EXERCISE PROMPT:
Rewrite the records with every "common name" replaced by "vernacular name" and nothing else changed, starting at the line that has "scientific name: Spodiopsar cineraceus" and ending after the line that has "class: Gastropoda".

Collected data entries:

══════

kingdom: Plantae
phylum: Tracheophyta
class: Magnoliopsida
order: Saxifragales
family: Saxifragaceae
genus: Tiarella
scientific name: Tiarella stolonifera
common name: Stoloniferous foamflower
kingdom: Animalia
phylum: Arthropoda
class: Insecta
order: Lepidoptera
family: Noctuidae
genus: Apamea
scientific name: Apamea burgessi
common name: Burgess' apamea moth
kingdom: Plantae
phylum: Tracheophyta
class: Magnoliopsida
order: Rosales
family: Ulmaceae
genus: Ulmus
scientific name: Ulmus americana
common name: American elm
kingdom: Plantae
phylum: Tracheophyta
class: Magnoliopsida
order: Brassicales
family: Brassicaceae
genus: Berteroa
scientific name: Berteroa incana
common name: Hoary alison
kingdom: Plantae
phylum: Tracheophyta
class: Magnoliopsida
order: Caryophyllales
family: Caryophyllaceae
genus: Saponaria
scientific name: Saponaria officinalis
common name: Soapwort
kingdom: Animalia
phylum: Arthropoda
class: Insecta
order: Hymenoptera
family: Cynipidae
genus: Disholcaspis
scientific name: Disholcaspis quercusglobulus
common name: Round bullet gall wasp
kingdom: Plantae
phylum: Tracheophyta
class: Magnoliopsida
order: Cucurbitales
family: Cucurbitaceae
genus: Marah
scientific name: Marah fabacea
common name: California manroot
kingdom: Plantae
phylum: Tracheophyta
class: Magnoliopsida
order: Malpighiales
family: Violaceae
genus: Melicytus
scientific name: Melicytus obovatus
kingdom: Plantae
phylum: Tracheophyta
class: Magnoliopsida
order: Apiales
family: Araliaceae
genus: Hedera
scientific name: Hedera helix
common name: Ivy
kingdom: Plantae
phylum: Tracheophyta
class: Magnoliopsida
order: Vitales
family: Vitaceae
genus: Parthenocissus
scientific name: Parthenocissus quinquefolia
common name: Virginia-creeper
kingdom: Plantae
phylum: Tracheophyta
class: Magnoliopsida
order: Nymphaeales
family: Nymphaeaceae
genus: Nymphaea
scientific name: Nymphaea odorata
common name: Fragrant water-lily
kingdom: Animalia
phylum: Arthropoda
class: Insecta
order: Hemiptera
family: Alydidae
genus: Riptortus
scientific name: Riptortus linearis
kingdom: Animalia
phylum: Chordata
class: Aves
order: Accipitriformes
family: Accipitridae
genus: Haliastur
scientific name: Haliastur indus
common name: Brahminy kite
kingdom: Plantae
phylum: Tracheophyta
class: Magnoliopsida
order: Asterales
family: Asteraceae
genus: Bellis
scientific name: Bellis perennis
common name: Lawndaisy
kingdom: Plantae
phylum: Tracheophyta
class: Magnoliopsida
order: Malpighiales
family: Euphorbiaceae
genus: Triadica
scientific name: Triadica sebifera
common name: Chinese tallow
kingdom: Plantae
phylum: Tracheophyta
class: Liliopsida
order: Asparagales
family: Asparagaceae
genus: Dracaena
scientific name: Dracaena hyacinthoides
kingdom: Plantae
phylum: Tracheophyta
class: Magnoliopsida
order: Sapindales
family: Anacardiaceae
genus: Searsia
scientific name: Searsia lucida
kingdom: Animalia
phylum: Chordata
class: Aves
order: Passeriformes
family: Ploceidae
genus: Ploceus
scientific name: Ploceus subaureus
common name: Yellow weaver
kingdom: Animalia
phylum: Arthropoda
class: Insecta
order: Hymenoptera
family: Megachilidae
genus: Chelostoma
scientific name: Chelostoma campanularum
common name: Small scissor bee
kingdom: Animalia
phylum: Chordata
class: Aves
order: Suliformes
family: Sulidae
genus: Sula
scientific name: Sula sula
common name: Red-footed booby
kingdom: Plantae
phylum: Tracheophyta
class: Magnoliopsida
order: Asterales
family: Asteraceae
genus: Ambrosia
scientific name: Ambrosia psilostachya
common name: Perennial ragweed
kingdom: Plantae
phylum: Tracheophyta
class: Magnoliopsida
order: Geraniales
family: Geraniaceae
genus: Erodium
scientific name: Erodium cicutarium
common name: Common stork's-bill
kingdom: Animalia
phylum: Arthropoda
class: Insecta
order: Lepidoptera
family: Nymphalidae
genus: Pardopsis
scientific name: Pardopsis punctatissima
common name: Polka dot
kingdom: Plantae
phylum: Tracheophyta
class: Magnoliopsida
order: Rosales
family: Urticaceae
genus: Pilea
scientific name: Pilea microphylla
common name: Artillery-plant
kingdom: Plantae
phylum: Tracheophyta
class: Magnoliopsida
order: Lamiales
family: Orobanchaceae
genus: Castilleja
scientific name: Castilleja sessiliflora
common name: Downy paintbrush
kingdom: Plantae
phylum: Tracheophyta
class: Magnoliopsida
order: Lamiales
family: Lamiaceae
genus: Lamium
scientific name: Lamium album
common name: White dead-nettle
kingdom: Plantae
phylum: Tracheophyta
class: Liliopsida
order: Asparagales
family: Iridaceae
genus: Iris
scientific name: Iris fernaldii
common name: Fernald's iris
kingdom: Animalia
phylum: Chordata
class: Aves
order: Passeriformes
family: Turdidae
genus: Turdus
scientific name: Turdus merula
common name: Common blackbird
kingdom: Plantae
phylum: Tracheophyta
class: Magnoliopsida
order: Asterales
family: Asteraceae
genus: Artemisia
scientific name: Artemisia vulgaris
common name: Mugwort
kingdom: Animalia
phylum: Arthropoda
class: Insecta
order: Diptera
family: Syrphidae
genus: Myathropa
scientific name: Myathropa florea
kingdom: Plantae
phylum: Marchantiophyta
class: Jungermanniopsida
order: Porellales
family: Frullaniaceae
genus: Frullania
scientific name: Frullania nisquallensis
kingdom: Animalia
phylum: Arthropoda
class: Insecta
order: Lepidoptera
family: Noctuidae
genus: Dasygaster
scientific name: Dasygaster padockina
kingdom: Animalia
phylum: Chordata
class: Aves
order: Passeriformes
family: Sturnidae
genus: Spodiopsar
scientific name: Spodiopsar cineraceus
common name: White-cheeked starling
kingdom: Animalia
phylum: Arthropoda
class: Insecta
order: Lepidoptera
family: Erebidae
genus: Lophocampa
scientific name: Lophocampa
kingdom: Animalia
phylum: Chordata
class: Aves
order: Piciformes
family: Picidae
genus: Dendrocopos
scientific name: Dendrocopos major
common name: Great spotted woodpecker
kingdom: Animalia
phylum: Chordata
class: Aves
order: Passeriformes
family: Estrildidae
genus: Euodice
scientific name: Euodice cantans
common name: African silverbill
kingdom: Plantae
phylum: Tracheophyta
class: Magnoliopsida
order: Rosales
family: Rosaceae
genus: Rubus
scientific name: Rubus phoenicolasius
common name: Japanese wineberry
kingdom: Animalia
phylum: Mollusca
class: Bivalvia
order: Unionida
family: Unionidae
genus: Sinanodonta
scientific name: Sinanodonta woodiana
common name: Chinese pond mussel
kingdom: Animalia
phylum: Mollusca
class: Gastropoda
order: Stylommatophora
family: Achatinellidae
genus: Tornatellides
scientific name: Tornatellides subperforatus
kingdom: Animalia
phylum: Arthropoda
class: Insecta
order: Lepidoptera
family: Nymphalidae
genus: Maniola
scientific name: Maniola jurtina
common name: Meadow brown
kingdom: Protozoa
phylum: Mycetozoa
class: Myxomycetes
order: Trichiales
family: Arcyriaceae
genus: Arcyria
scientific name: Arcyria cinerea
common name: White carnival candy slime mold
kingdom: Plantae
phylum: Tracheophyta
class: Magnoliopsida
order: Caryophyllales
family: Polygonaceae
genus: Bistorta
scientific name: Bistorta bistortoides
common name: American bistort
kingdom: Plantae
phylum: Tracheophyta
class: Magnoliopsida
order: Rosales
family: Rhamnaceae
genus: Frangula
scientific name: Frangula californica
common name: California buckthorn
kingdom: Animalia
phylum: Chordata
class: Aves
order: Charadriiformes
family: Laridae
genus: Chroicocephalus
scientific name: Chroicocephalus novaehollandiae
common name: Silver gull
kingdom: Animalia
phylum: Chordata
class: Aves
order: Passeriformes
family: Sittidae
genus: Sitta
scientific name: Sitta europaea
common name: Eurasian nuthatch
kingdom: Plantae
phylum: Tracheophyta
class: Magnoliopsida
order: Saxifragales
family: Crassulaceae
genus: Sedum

══════

TASK SOLUTION:
scientific name: Spodiopsar cineraceus
vernacular name: White-cheeked starling
kingdom: Animalia
phylum: Arthropoda
class: Insecta
order: Lepidoptera
family: Erebidae
genus: Lophocampa
scientific name: Lophocampa
kingdom: Animalia
phylum: Chordata
class: Aves
order: Piciformes
family: Picidae
genus: Dendrocopos
scientific name: Dendrocopos major
vernacular name: Great spotted woodpecker
kingdom: Animalia
phylum: Chordata
class: Aves
order: Passeriformes
family: Estrildidae
genus: Euodice
scientific name: Euodice cantans
vernacular name: African silverbill
kingdom: Plantae
phylum: Tracheophyta
class: Magnoliopsida
order: Rosales
family: Rosaceae
genus: Rubus
scientific name: Rubus phoenicolasius
vernacular name: Japanese wineberry
kingdom: Animalia
phylum: Mollusca
class: Bivalvia
order: Unionida
family: Unionidae
genus: Sinanodonta
scientific name: Sinanodonta woodiana
vernacular name: Chinese pond mussel
kingdom: Animalia
phylum: Mollusca
class: Gastropoda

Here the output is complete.